A subexpression that is decorated with a standard quantifier, which, in the case of mismatched mismatches, tries to match first, calling it a matching priority, or greedy pattern. Some quantifiers previously introduced, "{m}", "{m,n}", "{m,}", "?", "*" and "+" are all match-first.

Some NFA regular engines support ignoring priority quantifiers, which means adding a "?" after the standard quantifier., at this point, when matching can be mismatched, the match will always be ignored, only when the subexpression modified by ignoring the precedence quantifier must match to make the entire expression match successfully. Call this way to ignore priority, or not greedy mode. Ignore priority quantifiers include "{m}?", "{m,n}?", "{m,}?", "??", "*?" and "+?".

Example:

SOURCE String:<div>aaa</div><div>bbb</div>

Regular expression 1:<div>.*</div> Match Results:<div>aaa</div><div>bbb</div>

Regular expression 2:<div>.*?</div> Match Results:<div>aaa</div>

Contact Us

The content source of this page is from Internet, which doesn't represent Alibaba Cloud's opinion; products and services mentioned on that page don't have any relationship with Alibaba Cloud. If the content of the page makes you feel confusing, please write us an email, we will handle the problem within 5 days after receiving your email.

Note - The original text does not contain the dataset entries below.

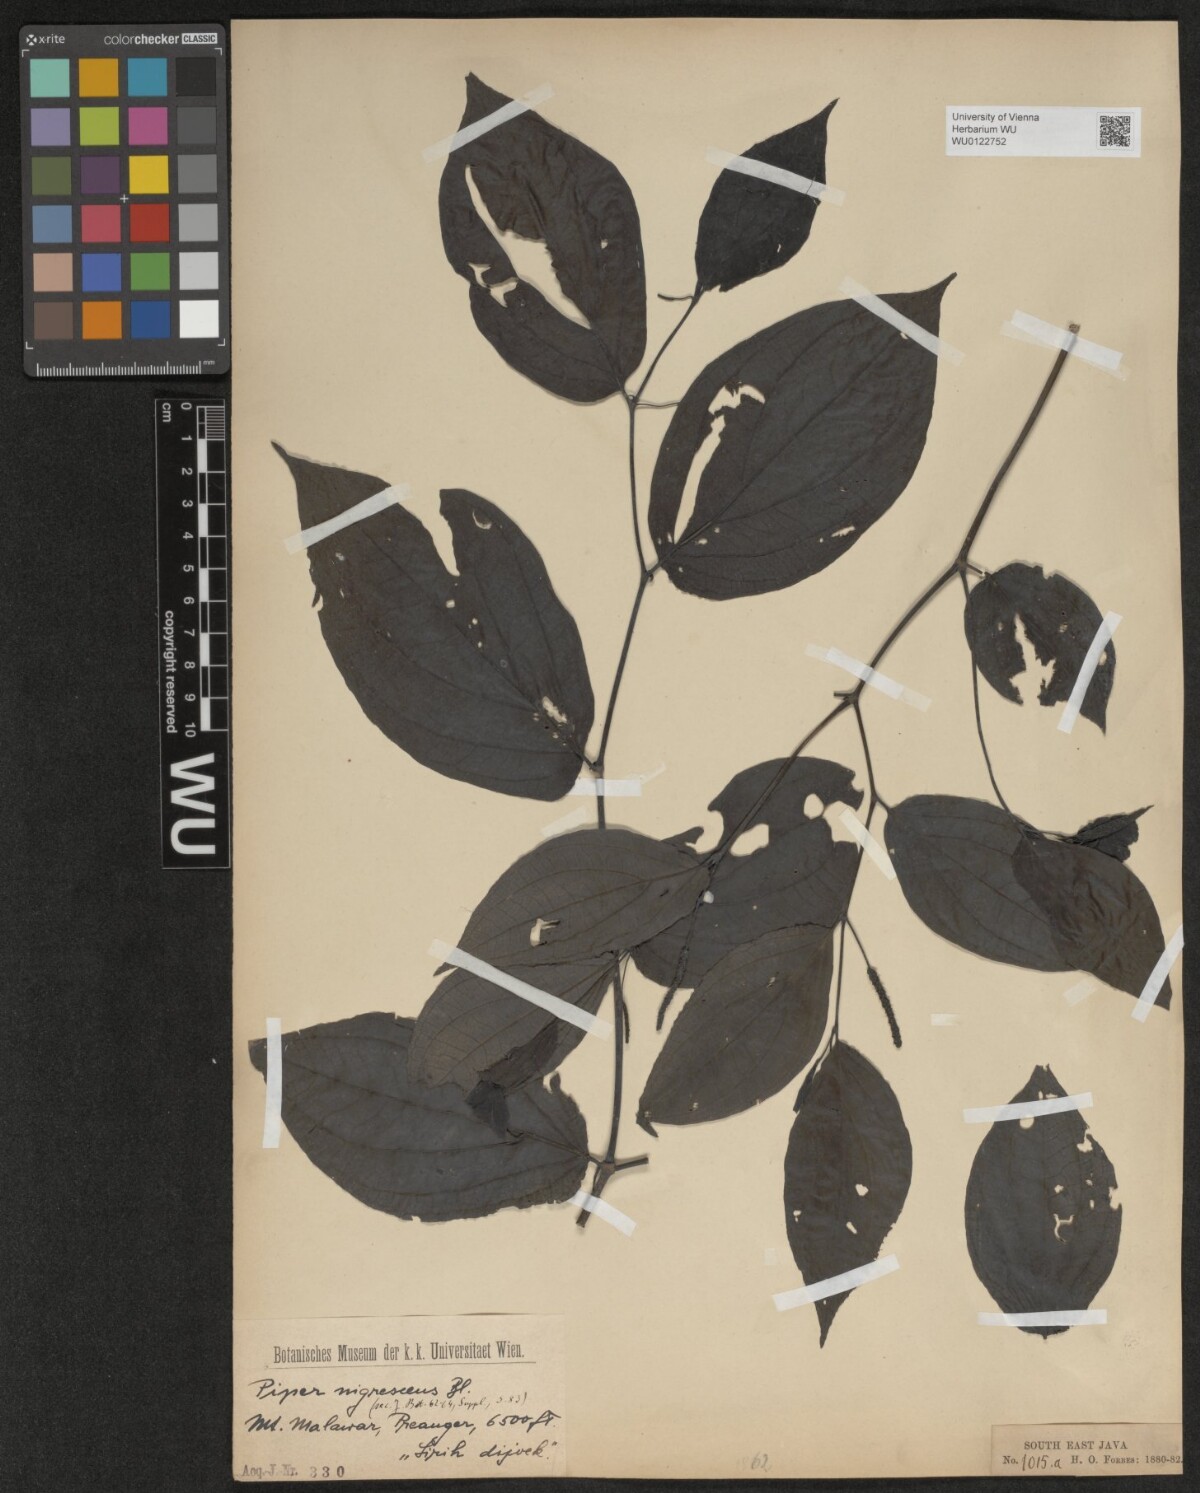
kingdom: Plantae
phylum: Tracheophyta
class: Magnoliopsida
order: Piperales
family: Piperaceae
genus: Piper
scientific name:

If you find any instances of plagiarism from the community, please send an email to: info-contact@alibabacloud.com and provide relevant evidence. A staff member will contact you within 5 working days.

A Free Trial That Lets You Build Big!

Start building with 50+ products and up to 12 months usage for Elastic Compute Service

  • Sales Support

    1 on 1 presale consultation

  • After-Sales Support

    24/7 Technical Support 6 Free Tickets per Quarter Faster Response

  • Alibaba Cloud offers highly flexible support services tailored to meet your exact needs.